# What this task involves
Set down the data below in full and exactly, minus the pictures.

[[ Source information, beginning ]]

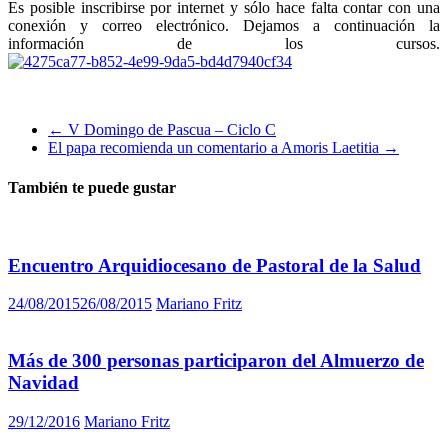
Es posible inscribirse por internet y sólo hace falta contar con una
conexión y correo electrónico. Dejamos a continuación la
información de los cursos.
←
V Domingo de Pascua – Ciclo C
El papa recomienda un comentario a Amoris Laetitia
→
También te puede gustar
Encuentro Arquidiocesano de Pastoral de la Salud
24/08/2015
26/08/2015
Mariano Fritz
Más de 300 personas participaron del Almuerzo de
Navidad
29/12/2016
Mariano Fritz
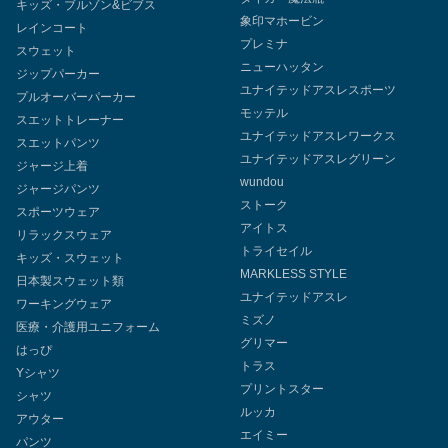
キッズ・ブルゾン&ビブス
象印マホービン
レインコート
プレミナ
スウェット
ニューハッタン
ジップパーカー
ユナイテッドアスレスポーツ
プルオーバーパーカー
モッテル
スエットトレーナー
ユナイテッドアスレワークス
スエットパンツ
ユナイテッドアスレグリーン
ジャージ上着
wundou
ジャージパンツ
ストーク
スポーツウェア
アイトス
リラックスウェア
トライセイル
キッズ・スウェット
MARKLESS STYLE
日本製スウェット類
ユナイテッドアスレ
ワーキングウェア
ミズノ
医療・介護用ユニフォーム
グリマー
はっぴ
トラス
Yシャツ
プリントスター
シャツ
ルッカ
アウター
エイミー
パンツ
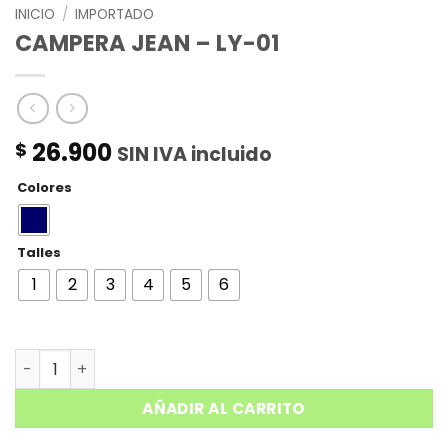
INICIO
/
IMPORTADO
CAMPERA JEAN – LY-01
26.900
$
SIN IVA incluido
Colores
Talles
1
2
3
4
5
6
CAMPERA JEAN - LY-01 cantidad
AÑADIR AL CARRITO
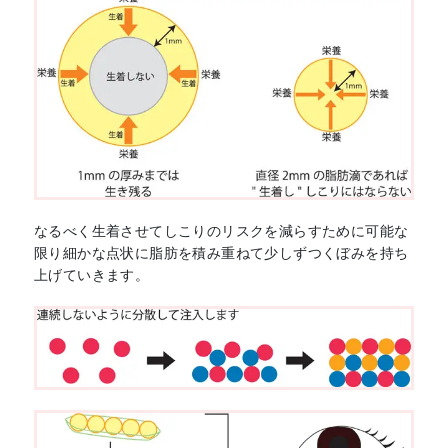
なるべく生着させてしこりのリスクを減らすために可能な
限り細かな点状に脂肪を積み重ねて少しずつくぼみを持ち
上げていきます。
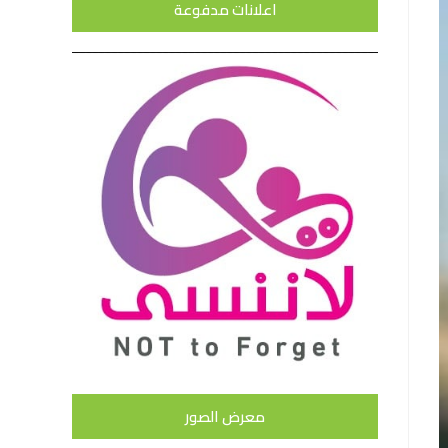
اعلانات مدفوعة
معرض الصور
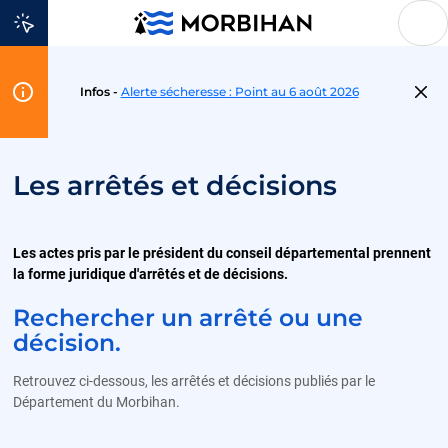
Aller au contenu
Flash
Infos -
Alerte sécheresse : Point au 6 août 2026
Info
Les arrêtés et décisions
Les actes pris par le président du conseil départemental prennent
la forme juridique d'arrêtés et de décisions.
Rechercher un arrêté ou une
décision.
Retrouvez ci-dessous, les arrêtés et décisions publiés par le
Département du Morbihan.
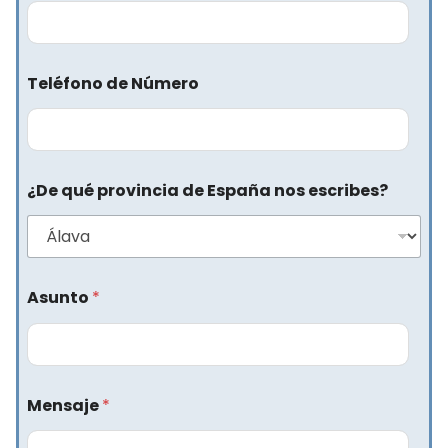
Teléfono de Número
¿De qué provincia de España nos escribes?
Asunto
*
Mensaje
*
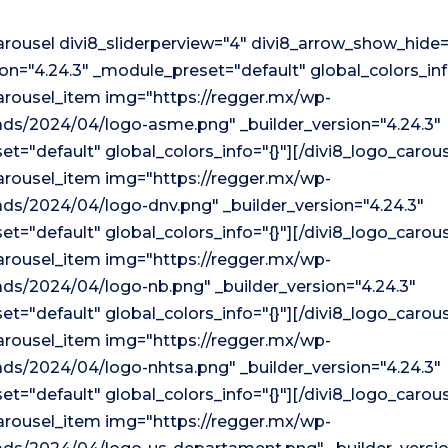
arousel divi8_sliderperview="4" divi8_arrow_show_hide=
ion="4.24.3" _module_preset="default" global_colors_inf
arousel_item img="https://regger.mx/wp-
ads/2024/04/logo-asme.png" _builder_version="4.24.3"
t="default" global_colors_info="{}"][/divi8_logo_carou
arousel_item img="https://regger.mx/wp-
ds/2024/04/logo-dnv.png" _builder_version="4.24.3"
t="default" global_colors_info="{}"][/divi8_logo_carou
arousel_item img="https://regger.mx/wp-
ds/2024/04/logo-nb.png" _builder_version="4.24.3"
t="default" global_colors_info="{}"][/divi8_logo_carou
arousel_item img="https://regger.mx/wp-
ds/2024/04/logo-nhtsa.png" _builder_version="4.24.3"
t="default" global_colors_info="{}"][/divi8_logo_carou
arousel_item img="https://regger.mx/wp-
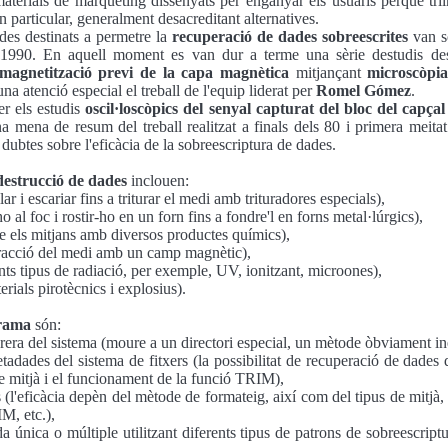
aterials de màrqueting dissenyats per enganyar els usuaris perquè tr
n particular, generalment desacreditant alternatives.
des destinats a permetre la
recuperació de dades sobreescrites
van so
 1990. En aquell moment es van dur a terme una sèrie destudis des
 magnetització previ de la capa magnètica
mitjançant
microscòpi
na atenció especial el treball de l'equip liderat per
Romel Gómez
.
r els estudis
oscil·loscòpics del senyal capturat del bloc del capça
a mena de resum del treball realitzat a finals dels 80 i primera meita
 dubtes sobre l'eficàcia de la sobreescriptura de dades.
 destrucció de dades
inclouen:
r i escariar fins a triturar el medi amb trituradores especials),
o al foc i rostir-ho en un forn fins a fondre'l en forns metal·lúrgics),
e els mitjans amb diversos productes químics),
eracció del medi amb un camp magnètic),
rents tipus de radiació, per exemple, UV, ionitzant, microones),
terials pirotècnics i explosius).
grama
són:
erera del sistema (moure a un directori especial, un mètode òbviament in
tadades del sistema de fitxers (la possibilitat de recuperació de dades
de mitjà i el funcionament de la funció TRIM),
 (l'eficàcia depèn del mètode de formateig, així com del tipus de mitjà
M, etc.),
a única o múltiple utilitzant diferents tipus de patrons de sobreescriptu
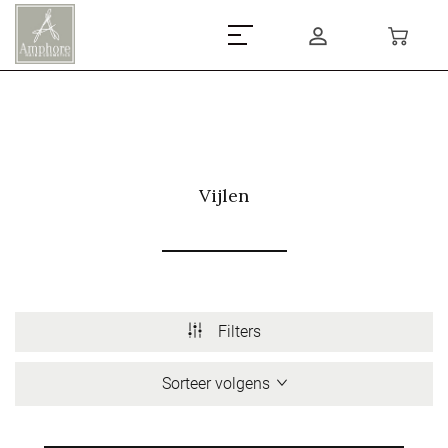
Vijlen
Filters
Sorteer volgens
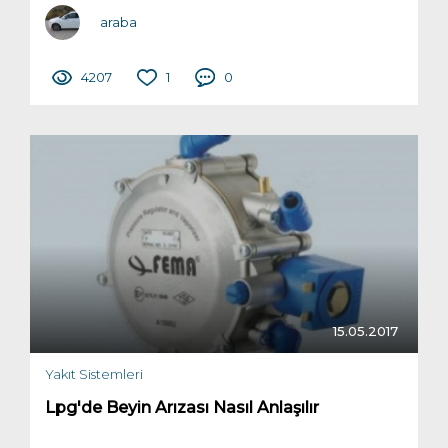
araba
4207
1
0
15.05.2017
Yakıt Sistemleri
Lpg'de Beyin Arızası Nasıl Anlaşılır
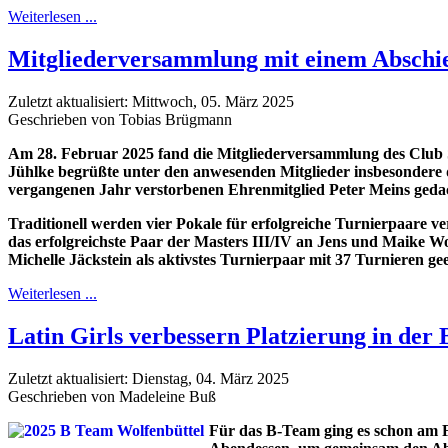
Weiterlesen ...
Mitgliederversammlung mit einem Abschi
Zuletzt aktualisiert: Mittwoch, 05. März 2025
Geschrieben von Tobias Brügmann
Am 28. Februar 2025 fand die Mitgliederversammlung des Club S
Jühlke begrüßte unter den anwesenden Mitglieder insbesondere
vergangenen Jahr verstorbenen Ehrenmitglied Peter Meins geda
Traditionell werden vier Pokale für erfolgreiche Turnierpaare 
das erfolgreichste Paar der Masters III/IV an Jens und Maike W
Michelle Jäckstein als aktivstes Turnierpaar mit 37 Turnieren g
Weiterlesen ...
Latin Girls verbessern Platzierung in der 
Zuletzt aktualisiert: Dienstag, 04. März 2025
Geschrieben von Madeleine Buß
Für das B-Team ging es schon am 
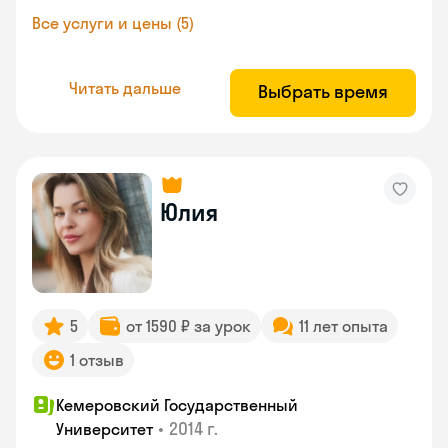
Все услуги и цены (5)
Читать дальше
Выбрать время
Юлия
5
от 1590 ₽ за урок
11 лет опыта
1 отзыв
Кемеровский Государственный
•
2014 г.
Университет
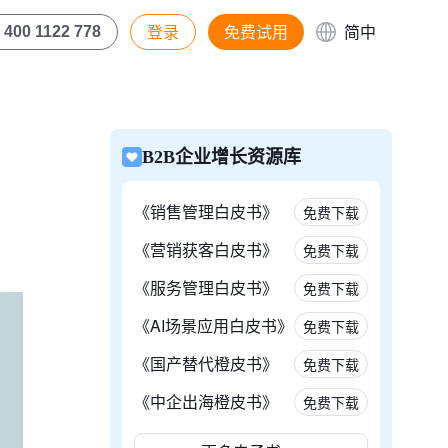
登录
免费试用
简中
400 1122 778
B2B企业增长资源库
《销售管理白皮书》
免费下载
《营销获客白皮书》
免费下载
《服务管理白皮书》
免费下载
《AI场景应用白皮书》
免费下载
《国产替代橙皮书》
免费下载
《中企出海橙皮书》
免费下载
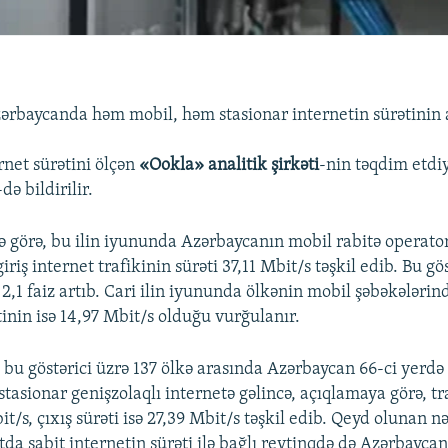
ərbaycanda həm mobil, həm stasionar internetin sürətinin 
rnet sürətini ölçən
«Ookla» analitik şirkəti
-nin təqdim etdi
-də bildirilir.
ə görə, bu ilin iyununda Azərbaycanın mobil rabitə operato
iriş internet trafikinin sürəti 37,11 Mbit/s təşkil edib. Bu gö
2,1 faiz artıb. Cari ilin iyununda ölkənin mobil şəbəkələrind
tinin isə 14,97 Mbit/s olduğu vurğulanır.
 bu göstərici üzrə 137 ölkə arasında Azərbaycan 66-ci yerdə 
asionar genişzolaqlı internetə gəlincə, açıqlamaya görə, tra
it/s, çıxış sürəti isə 27,39 Mbit/s təşkil edib. Qeyd olunan nə
da sabit internetin sürəti ilə bağlı reytinqdə də Azərbaycan 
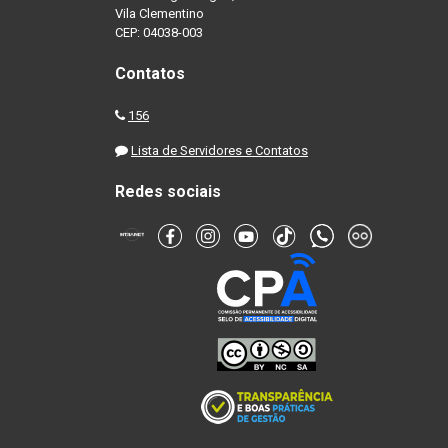
Vila Clementino
CEP: 04038-003
Contatos
156
Lista de Servidores e Contatos
Redes sociais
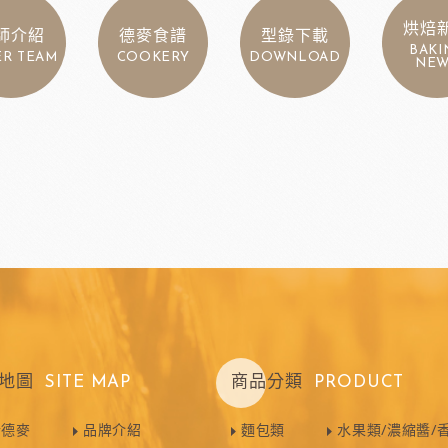
烘焙
師介紹
德麥食譜
型錄下載
BAKI
ER TEAM
COOKERY
DOWNLOAD
NEW
地圖
SITE MAP
商品分類
PRODUCT
於德麥
品牌介紹
麵包類
水果類/濃縮醬/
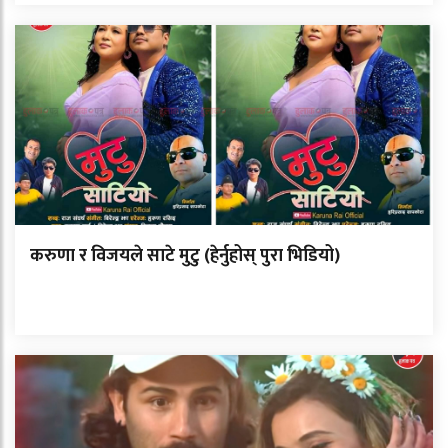
करुणा र विजयले साटे मुटु (हेर्नुहोस् पुरा भिडियो)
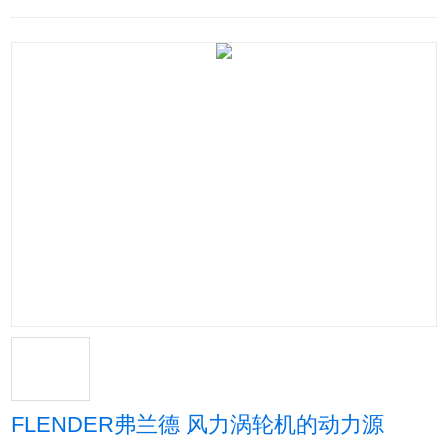
FLENDER弗兰德 风力涡轮机的动力源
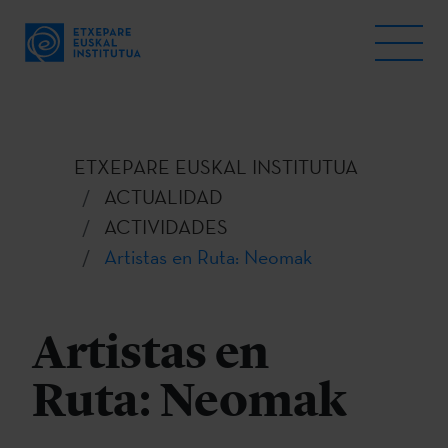
ETXEPARE EUSKAL INSTITUTUA
ACTUALIDAD
ACTIVIDADES
Artistas en Ruta: Neomak
Artistas en
Ruta: Neomak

[[ Source information, end ]]

# Solution
Es posible inscribirse por internet y sólo hace falta contar con una
conexión y correo electrónico. Dejamos a continuación la
información de los cursos.
←
V Domingo de Pascua – Ciclo C
El papa recomienda un comentario a Amoris Laetitia
→
También te puede gustar
Encuentro Arquidiocesano de Pastoral de la Salud
24/08/2015
26/08/2015
Mariano Fritz
Más de 300 personas participaron del Almuerzo de
Navidad
29/12/2016
Mariano Fritz
キッズ・ブルゾン&ビブス
象印マホービン
レインコート
プレミナ
スウェット
ニューハッタン
ジップパーカー
ユナイテッドアスレスポーツ
プルオーバーパーカー
モッテル
スエットトレーナー
ユナイテッドアスレワークス
スエットパンツ
ユナイテッドアスレグリーン
ジャージ上着
wundou
ジャージパンツ
ストーク
スポーツウェア
アイトス
リラックスウェア
トライセイル
キッズ・スウェット
MARKLESS STYLE
日本製スウェット類
ユナイテッドアスレ
ワーキングウェア
ミズノ
医療・介護用ユニフォーム
グリマー
はっぴ
トラス
Yシャツ
プリントスター
シャツ
ルッカ
アウター
エイミー
パンツ
INICIO
/
IMPORTADO
CAMPERA JEAN – LY-01
26.900
$
SIN IVA incluido
Colores
Talles
1
2
3
4
5
6
CAMPERA JEAN - LY-01 cantidad
AÑADIR AL CARRITO
なるべく生着させてしこりのリスクを減らすために可能な
限り細かな点状に脂肪を積み重ねて少しずつくぼみを持ち
上げていきます。
اعلانات مدفوعة
معرض الصور
Aller au contenu
Flash
Infos -
Alerte sécheresse : Point au 6 août 2026
Info
Les arrêtés et décisions
Les actes pris par le président du conseil départemental prennent
la forme juridique d'arrêtés et de décisions.
Rechercher un arrêté ou une
décision.
Retrouvez ci-dessous, les arrêtés et décisions publiés par le
Département du Morbihan.
Teléfono de Número
¿De qué provincia de España nos escribes?
Asunto
*
Mensaje
*
arousel divi8_sliderperview="4" divi8_arrow_show_hide=
ion="4.24.3" _module_preset="default" global_colors_inf
arousel_item img="https://regger.mx/wp-
ads/2024/04/logo-asme.png" _builder_version="4.24.3"
t="default" global_colors_info="{}"][/divi8_logo_carou
arousel_item img="https://regger.mx/wp-
ds/2024/04/logo-dnv.png" _builder_version="4.24.3"
t="default" global_colors_info="{}"][/divi8_logo_carou
arousel_item img="https://regger.mx/wp-
ds/2024/04/logo-nb.png" _builder_version="4.24.3"
t="default" global_colors_info="{}"][/divi8_logo_carou
arousel_item img="https://regger.mx/wp-
ds/2024/04/logo-nhtsa.png" _builder_version="4.24.3"
t="default" global_colors_info="{}"][/divi8_logo_carou
arousel_item img="https://regger.mx/wp-
aterials de màrqueting dissenyats per enganyar els usuaris perquè tr
n particular, generalment desacreditant alternatives.
des destinats a permetre la
recuperació de dades sobreescrites
van so
 1990. En aquell moment es van dur a terme una sèrie destudis des
 magnetització previ de la capa magnètica
mitjançant
microscòpi
na atenció especial el treball de l'equip liderat per
Romel Gómez
.
r els estudis
oscil·loscòpics del senyal capturat del bloc del capça
a mena de resum del treball realitzat a finals dels 80 i primera meita
 dubtes sobre l'eficàcia de la sobreescriptura de dades.
 destrucció de dades
inclouen:
r i escariar fins a triturar el medi amb trituradores especials),
o al foc i rostir-ho en un forn fins a fondre'l en forns metal·lúrgics),
e els mitjans amb diversos productes químics),
eracció del medi amb un camp magnètic),
rents tipus de radiació, per exemple, UV, ionitzant, microones),
terials pirotècnics i explosius).
grama
són:
erera del sistema (moure a un directori especial, un mètode òbviament in
tadades del sistema de fitxers (la possibilitat de recuperació de dades
de mitjà i el funcionament de la funció TRIM),
 (l'eficàcia depèn del mètode de formateig, així com del tipus de mitjà
M, etc.),
a única o múltiple utilitzant diferents tipus de patrons de sobreescriptu
Vijlen
Filters
Sorteer volgens
araba
4207
1
0
15.05.2017
Yakıt Sistemleri
Lpg'de Beyin Arızası Nasıl Anlaşılır
Weiterlesen ...
Mitgliederversammlung mit einem Abschi
Zuletzt aktualisiert: Mittwoch, 05. März 2025
Geschrieben von Tobias Brügmann
Am 28. Februar 2025 fand die Mitgliederversammlung des Club S
Jühlke begrüßte unter den anwesenden Mitglieder insbesondere
vergangenen Jahr verstorbenen Ehrenmitglied Peter Meins geda
Traditionell werden vier Pokale für erfolgreiche Turnierpaare 
das erfolgreichste Paar der Masters III/IV an Jens und Maike W
Michelle Jäckstein als aktivstes Turnierpaar mit 37 Turnieren g
Weiterlesen ...
Latin Girls verbessern Platzierung in der 
Zuletzt aktualisiert: Dienstag, 04. März 2025
Geschrieben von Madeleine Buß
Für das B-Team ging es schon am 
Все услуги и цены (5)
Читать дальше
Выбрать время
Юлия
5
от 1590 ₽ за урок
11 лет опыта
1 отзыв
Кемеровский Государственный
•
2014 г.
Университет
登录
免费试用
简中
400 1122 778
B2B企业增长资源库
《销售管理白皮书》
免费下载
《营销获客白皮书》
免费下载
《服务管理白皮书》
免费下载
《AI场景应用白皮书》
免费下载
《国产替代橙皮书》
免费下载
《中企出海橙皮书》
免费下载
ərbaycanda həm mobil, həm stasionar internetin sürətinin 
rnet sürətini ölçən
«Ookla» analitik şirkəti
-nin təqdim etdi
-də bildirilir.
ə görə, bu ilin iyununda Azərbaycanın mobil rabitə operato
iriş internet trafikinin sürəti 37,11 Mbit/s təşkil edib. Bu gö
2,1 faiz artıb. Cari ilin iyununda ölkənin mobil şəbəkələrind
tinin isə 14,97 Mbit/s olduğu vurğulanır.
 bu göstərici üzrə 137 ölkə arasında Azərbaycan 66-ci yerdə 
asionar genişzolaqlı internetə gəlincə, açıqlamaya görə, tra
it/s, çıxış sürəti isə 27,39 Mbit/s təşkil edib. Qeyd olunan nə
da sabit internetin sürəti ilə bağlı reytinqdə də Azərbaycan 
Vila Clementino
CEP: 04038-003
Contatos
156
Lista de Servidores e Contatos
Redes sociais
烘焙
師介紹
德麥食譜
型錄下載
BAKI
ER TEAM
COOKERY
DOWNLOAD
NEW
地圖
SITE MAP
商品分類
PRODUCT
於德麥
品牌介紹
麵包類
水果類/濃縮醬/
करुणा र विजयले साटे मुटु (हेर्नुहोस् पुरा भिडियो)
FLENDER弗兰德 风力涡轮机的动力源
ETXEPARE EUSKAL INSTITUTUA
ACTUALIDAD
ACTIVIDADES
Artistas en Ruta: Neomak
Artistas en
Ruta: Neomak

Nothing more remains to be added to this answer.